Task to carry out: Reproduce each entry below verbatim.
--------------------
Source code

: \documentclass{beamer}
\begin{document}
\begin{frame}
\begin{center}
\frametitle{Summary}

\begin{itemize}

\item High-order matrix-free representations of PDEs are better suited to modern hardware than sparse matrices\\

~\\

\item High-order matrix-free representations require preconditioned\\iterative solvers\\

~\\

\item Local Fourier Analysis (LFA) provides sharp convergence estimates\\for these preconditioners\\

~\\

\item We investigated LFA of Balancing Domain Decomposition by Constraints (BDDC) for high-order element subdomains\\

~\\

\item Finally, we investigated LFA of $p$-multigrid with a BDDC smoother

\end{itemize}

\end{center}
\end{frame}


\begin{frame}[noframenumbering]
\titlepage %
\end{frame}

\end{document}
--------------------
Problem solution:
Source code

: \documentclass{beamer}
\begin{document}
\begin{frame}
\begin{center}
\frametitle{Summary}

\begin{itemize}

\item High-order matrix-free representations of PDEs are better suited to modern hardware than sparse matrices\\

~\\

\item High-order matrix-free representations require preconditioned\\iterative solvers\\

~\\

\item Local Fourier Analysis (LFA) provides sharp convergence estimates\\for these preconditioners\\

~\\

\item We investigated LFA of Balancing Domain Decomposition by Constraints (BDDC) for high-order element subdomains\\

~\\

\item Finally, we investigated LFA of $p$-multigrid with a BDDC smoother

\end{itemize}

\end{center}
\end{frame}


\begin{frame}[noframenumbering]
\titlepage %
\end{frame}

\end{document}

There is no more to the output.